Este beso se sintió dulce y suave, increíblemente tierno, pero desafortunadamente, ¡fue demasiado corto!

Sin embargo, Su Ming todavía dijo:
—¡Hermana, sabía que eras la mejor conmigo!

La propietaria dijo rápidamente:
—No podemos ir más lejos, ¡deberías irte a dormir ahora!

Pero Su Ming dijo:
—Ya hemos estado juntos, déjame hacerlo una vez más, ¿de acuerdo?

—¡No!

—La propietaria sacudió la cabeza repetidamente, diciendo:
— Esa vez fue porque estábamos borrachos, ¡no cuenta!

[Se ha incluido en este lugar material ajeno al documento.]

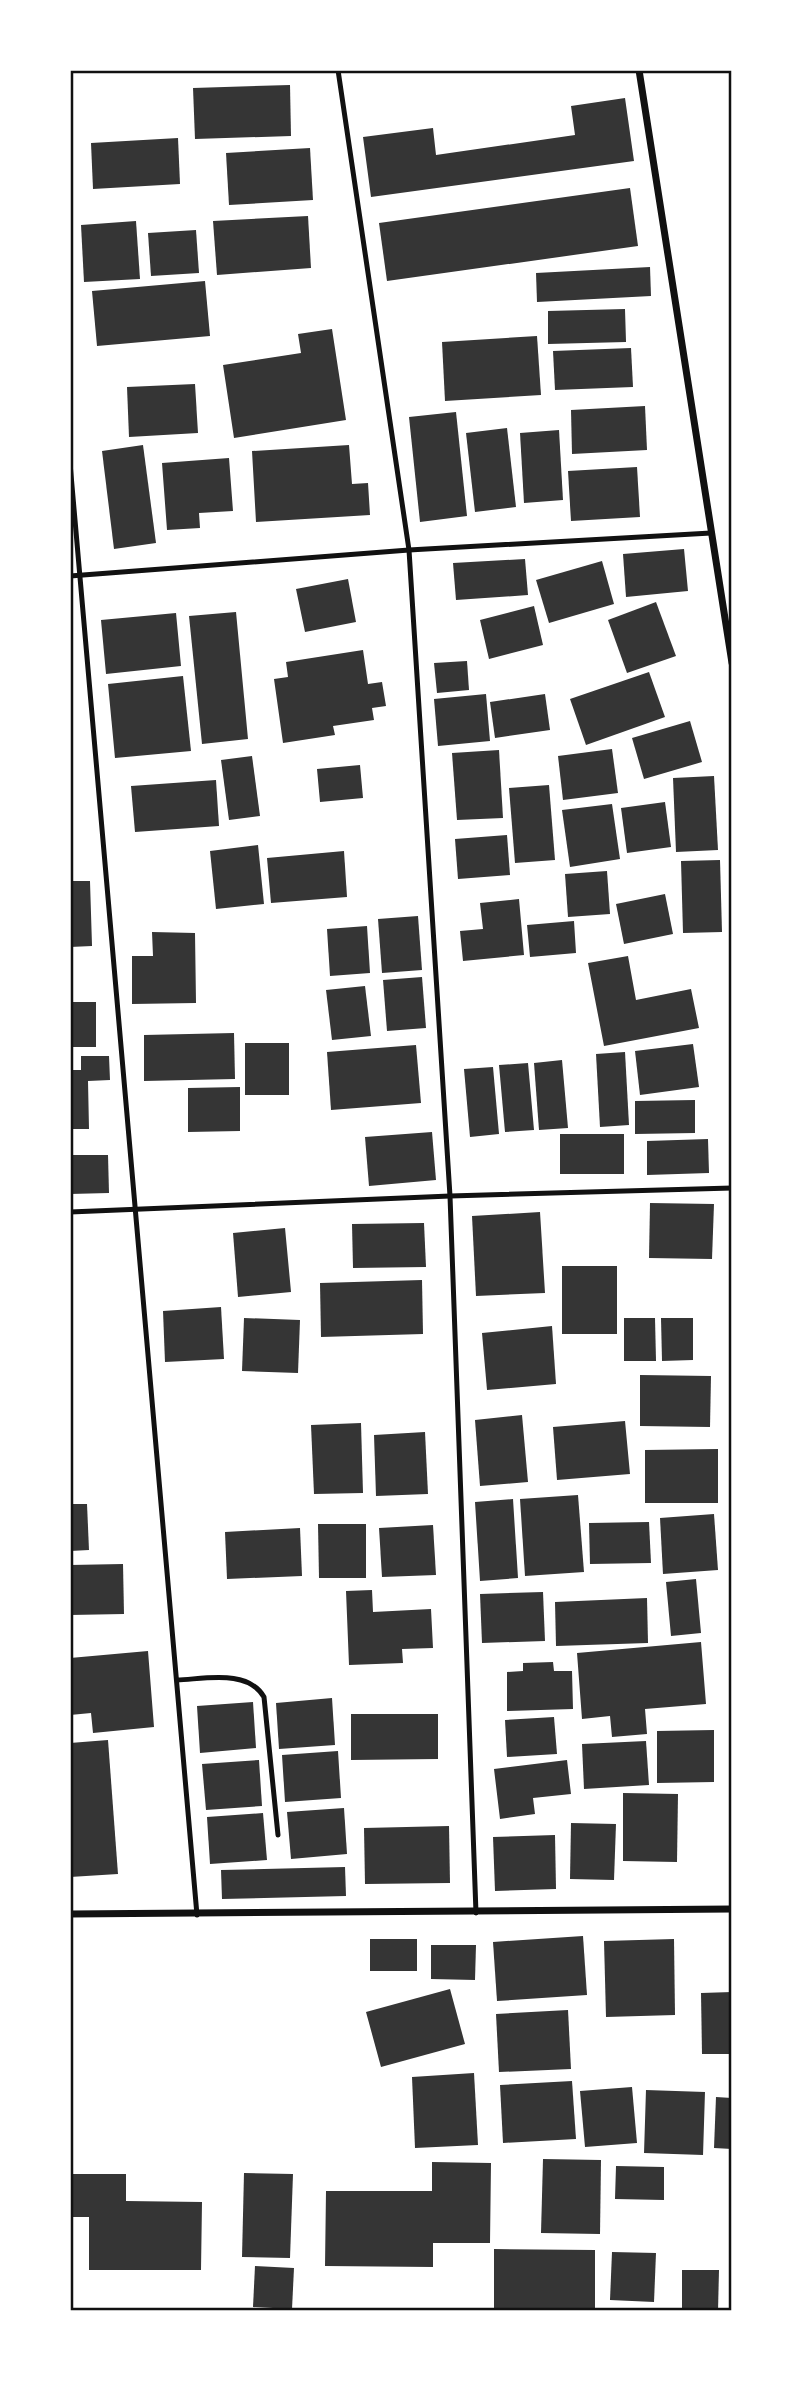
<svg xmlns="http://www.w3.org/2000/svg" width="802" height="2381" font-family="'Public Sans',sans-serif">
  <rect width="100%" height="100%" fill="#fff"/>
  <g fill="#353535">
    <polygon points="290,85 291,136 195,139 193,88"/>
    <polygon points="625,98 634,161 371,197 363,137 433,128 436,155 575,135 571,106"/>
    <polygon points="178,138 180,184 93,189 91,143"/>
    <polygon points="310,148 313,200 229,205 226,153"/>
    <polygon points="630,188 638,246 387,281 379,223"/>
    <polygon points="308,216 311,268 217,275 213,221"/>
    <polygon points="136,221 140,279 84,282 81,225"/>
    <polygon points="196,230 199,273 151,276 148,233"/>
    <polygon points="650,267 651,296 537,302 536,273"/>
    <polygon points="205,281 210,336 97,346 92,291"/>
    <polygon points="625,309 626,342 548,344 548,311"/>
    <polygon points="332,329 346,420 234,438 223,365 301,353 298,334"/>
    <polygon points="537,336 541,395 445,401 442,342"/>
    <polygon points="631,348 633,387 555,390 553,351"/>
    <polygon points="195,384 198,433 129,437 127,387"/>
    <polygon points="645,406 647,450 572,454 571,410"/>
    <polygon points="456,412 467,516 420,522 409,417"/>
    <polygon points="507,428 516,507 475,512 466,433"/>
    <polygon points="559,430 563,500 524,503 520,433"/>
    <polygon points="143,445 156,543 114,549 102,451"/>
    <polygon points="349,445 352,484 368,483 370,515 256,522 252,451"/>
    <polygon points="229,458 233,511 199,513 200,528 167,530 162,463"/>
    <polygon points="637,467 640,517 571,521 568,471"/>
    <polygon points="684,549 688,591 626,597 623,554"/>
    <polygon points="525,559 528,595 456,600 453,563"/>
    <polygon points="602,561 614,604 549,623 536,580"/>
    <polygon points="348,579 356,622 305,632 296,589"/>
    <polygon points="656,602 676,656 627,673 608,620"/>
    <polygon points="534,606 543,645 489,659 480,620"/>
    <polygon points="236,612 248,739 202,744 189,616"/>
    <polygon points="176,613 181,666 106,674 101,620"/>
    <polygon points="363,650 368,684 382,682 386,706 372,708 374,720 333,726 335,735 283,743 274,679 288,677 286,662"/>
    <polygon points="467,661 469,690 437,693 434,663"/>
    <polygon points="649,672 665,717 586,745 570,699"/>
    <polygon points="183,676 191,751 115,758 108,684"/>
    <polygon points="486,694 490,741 438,746 434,699"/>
    <polygon points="545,694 550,730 495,738 490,702"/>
    <polygon points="690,721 702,762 644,779 632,738"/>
    <polygon points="612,749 618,793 563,800 558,756"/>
    <polygon points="499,750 503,818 457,820 452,753"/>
    <polygon points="252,756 260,816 229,820 221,760"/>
    <polygon points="360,765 363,798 320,802 317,769"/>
    <polygon points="714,776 718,850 676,852 673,778"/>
    <polygon points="216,780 219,826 135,832 131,786"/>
    <polygon points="549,785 555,860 515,863 509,788"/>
    <polygon points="665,802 671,847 627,853 621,808"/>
    <polygon points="612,804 620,859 570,867 562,810"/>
    <polygon points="507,835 510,875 458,879 455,839"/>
    <polygon points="258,845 264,904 216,909 210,851"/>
    <polygon points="344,851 347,897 271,903 267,858"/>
    <polygon points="720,860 722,932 683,933 681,861"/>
    <polygon points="607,871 610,914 568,917 565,874"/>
    <polygon points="70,881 90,881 92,946 70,947"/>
    <polygon points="665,894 673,934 624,944 616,904"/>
    <polygon points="519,899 524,955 463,961 460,931 483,929 480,903"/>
    <polygon points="418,916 422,970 382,973 378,919"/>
    <polygon points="574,921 576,953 530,957 527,925"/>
    <polygon points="367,926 370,973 330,976 327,929"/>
    <polygon points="152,932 195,933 196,1003 132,1004 132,956 153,956"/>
    <polygon points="628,956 636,1000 691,989 699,1028 604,1046 588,963"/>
    <polygon points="422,977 426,1028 387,1031 383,980"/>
    <polygon points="365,986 371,1036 332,1040 326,990"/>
    <rect x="70" y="1002" width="26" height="45"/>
    <polygon points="234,1033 235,1079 144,1081 144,1035"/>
    <rect x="245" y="1043" width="44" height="52"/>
    <polygon points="693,1044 699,1087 640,1095 635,1051"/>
    <polygon points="416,1045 421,1103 331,1110 327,1052"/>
    <polygon points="625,1052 629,1125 600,1127 596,1054"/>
    <polygon points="81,1056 109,1056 110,1080 88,1081 89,1129 70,1129 70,1070 81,1070"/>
    <polygon points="562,1060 568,1128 539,1130 534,1063"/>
    <polygon points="528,1063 534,1130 505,1132 499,1065"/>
    <polygon points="493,1067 499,1134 470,1137 464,1069"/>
    <polygon points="240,1087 240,1131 188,1132 188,1088"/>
    <polygon points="695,1100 695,1133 635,1134 635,1101"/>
    <polygon points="432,1132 436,1180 369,1186 365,1137"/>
    <rect x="560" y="1134" width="64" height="40"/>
    <polygon points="708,1139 709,1173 647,1175 647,1141"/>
    <polygon points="70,1155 108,1155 109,1193 70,1194"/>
    <polygon points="650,1203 714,1204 712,1259 649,1258"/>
    <polygon points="540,1212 545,1293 476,1296 472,1216"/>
    <polygon points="424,1223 426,1267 353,1268 352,1224"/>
    <polygon points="285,1228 291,1292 238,1297 233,1233"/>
    <rect x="562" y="1266" width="55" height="68"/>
    <polygon points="422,1280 423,1334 321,1337 320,1283"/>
    <polygon points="221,1307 224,1359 165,1362 163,1311"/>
    <polygon points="244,1318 300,1320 298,1373 242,1371"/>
    <polygon points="624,1318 655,1318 656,1361 624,1361"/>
    <polygon points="661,1318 693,1318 693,1360 662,1361"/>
    <polygon points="552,1326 556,1384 487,1390 482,1333"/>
    <polygon points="640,1375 711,1376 710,1427 640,1426"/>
    <polygon points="522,1415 528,1482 480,1486 475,1420"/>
    <polygon points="625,1421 630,1474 557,1480 553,1427"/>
    <polygon points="361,1423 363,1493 314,1494 311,1425"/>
    <polygon points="425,1432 428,1494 376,1496 374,1435"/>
    <polygon points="718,1449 718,1503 645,1503 645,1450"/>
    <polygon points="578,1495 584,1572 525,1576 520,1499"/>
    <polygon points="513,1499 518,1578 480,1581 475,1502"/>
    <polygon points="70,1504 87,1504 89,1550 70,1551"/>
    <polygon points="714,1514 718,1570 663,1574 660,1518"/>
    <polygon points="649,1522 651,1563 590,1564 589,1523"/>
    <polygon points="318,1524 366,1524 366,1578 319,1578"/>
    <polygon points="433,1525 436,1575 382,1577 379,1528"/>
    <polygon points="300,1528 302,1576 227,1579 225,1532"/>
    <polygon points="123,1564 124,1614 70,1615 70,1565"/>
    <polygon points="696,1579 701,1633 671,1636 666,1582"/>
    <polygon points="372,1590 373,1612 431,1609 433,1648 402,1649 403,1663 349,1665 346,1591"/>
    <polygon points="543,1592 545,1641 482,1643 480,1594"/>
    <polygon points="647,1598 648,1643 556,1646 555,1602"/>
    <polygon points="701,1642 706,1704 645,1709 647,1734 612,1737 610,1716 582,1719 577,1653"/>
    <polygon points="148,1651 154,1727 93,1733 91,1713 70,1715 70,1658"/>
    <polygon points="553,1662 554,1671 572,1671 573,1709 507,1711 507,1672 523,1671 523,1663"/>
    <polygon points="332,1698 335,1745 279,1749 276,1703"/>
    <polygon points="253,1702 256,1748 200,1753 197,1706"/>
    <polygon points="351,1714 438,1714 438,1759 351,1760"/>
    <polygon points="554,1717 557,1754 507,1757 505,1720"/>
    <polygon points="714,1730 714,1782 657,1783 657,1731"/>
    <polygon points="108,1740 118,1874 70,1877 70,1743"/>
    <polygon points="646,1741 649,1785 584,1789 582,1744"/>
    <polygon points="338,1751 341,1798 285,1802 282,1755"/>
    <polygon points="259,1760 262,1806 206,1810 202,1764"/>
    <polygon points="567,1760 571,1794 533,1798 535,1814 500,1819 494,1769"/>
    <polygon points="623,1793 678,1794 677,1862 623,1861"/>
    <polygon points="344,1808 347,1854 291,1859 287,1812"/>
    <polygon points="263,1813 267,1860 210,1864 207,1817"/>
    <polygon points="571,1823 616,1824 614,1880 570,1879"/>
    <polygon points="449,1826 450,1883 365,1884 364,1828"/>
    <polygon points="555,1835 556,1889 495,1891 493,1837"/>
    <polygon points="345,1867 346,1896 222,1899 221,1870"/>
    <polygon points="583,1936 587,1995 497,2001 493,1942"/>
    <rect x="370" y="1939" width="47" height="32"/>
    <polygon points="674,1939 675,2015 606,2017 604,1941"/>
    <polygon points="431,1945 476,1945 475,1980 431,1979"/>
    <polygon points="450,1989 465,2044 381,2067 366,2012"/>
    <polygon points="732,1992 732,2054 702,2054 701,1993"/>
    <polygon points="568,2010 571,2069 499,2072 496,2014"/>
    <polygon points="474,2073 478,2145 415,2148 412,2077"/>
    <polygon points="572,2081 576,2139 503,2143 500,2085"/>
    <polygon points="632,2087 637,2143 585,2147 580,2091"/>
    <polygon points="646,2090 705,2092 703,2155 644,2153"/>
    <polygon points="716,2097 732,2098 732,2149 714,2148"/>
    <polygon points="543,2159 601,2160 600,2234 541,2233"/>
    <polygon points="432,2162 491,2163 490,2243 433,2243 433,2267 325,2266 326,2191 432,2191"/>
    <polygon points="616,2166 664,2167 664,2200 615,2199"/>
    <polygon points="244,2173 293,2174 290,2258 242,2257"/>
    <polygon points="70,2174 126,2174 126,2201 202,2202 201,2270 89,2270 89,2217 70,2217"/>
    <polygon points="494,2249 595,2250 595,2311 494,2311"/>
    <polygon points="612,2252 656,2253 654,2302 610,2300"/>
    <polygon points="255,2266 294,2268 292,2309 253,2307"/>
    <polygon points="682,2270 719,2270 718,2311 682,2311"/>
  </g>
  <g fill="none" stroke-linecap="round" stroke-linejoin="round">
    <g stroke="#111" stroke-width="5">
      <polyline points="338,70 409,550 450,1196 476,1913"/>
      <polyline points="70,463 197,1915"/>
      <polyline points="70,576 409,550 711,533"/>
      <polyline points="70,1212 450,1196 732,1188"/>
      <path d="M177 1680C205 1679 248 1669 264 1697L278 1835"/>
    </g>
    <g stroke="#111" stroke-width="7">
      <polyline points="639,70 732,663"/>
      <polyline points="70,1914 732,1909"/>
    </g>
  </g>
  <rect width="802" height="2381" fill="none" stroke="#ffffff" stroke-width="144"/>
  <rect x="72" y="72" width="658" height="2237" fill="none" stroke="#111" stroke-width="2.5"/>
</svg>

—Incluso cuando no estábamos borrachos, ¡metí la punta!

—dijo Su Ming.

La cara de la propietaria de repente se volvió muy fea y dijo:
—Si vuelves a mencionar esto, te ignoraré; ¡de ahora en adelante te trataré como a un extraño!

—¡Hermana, si me ignoras, me moriré!

—Su Ming trató de persuadirla suave y persistentemente.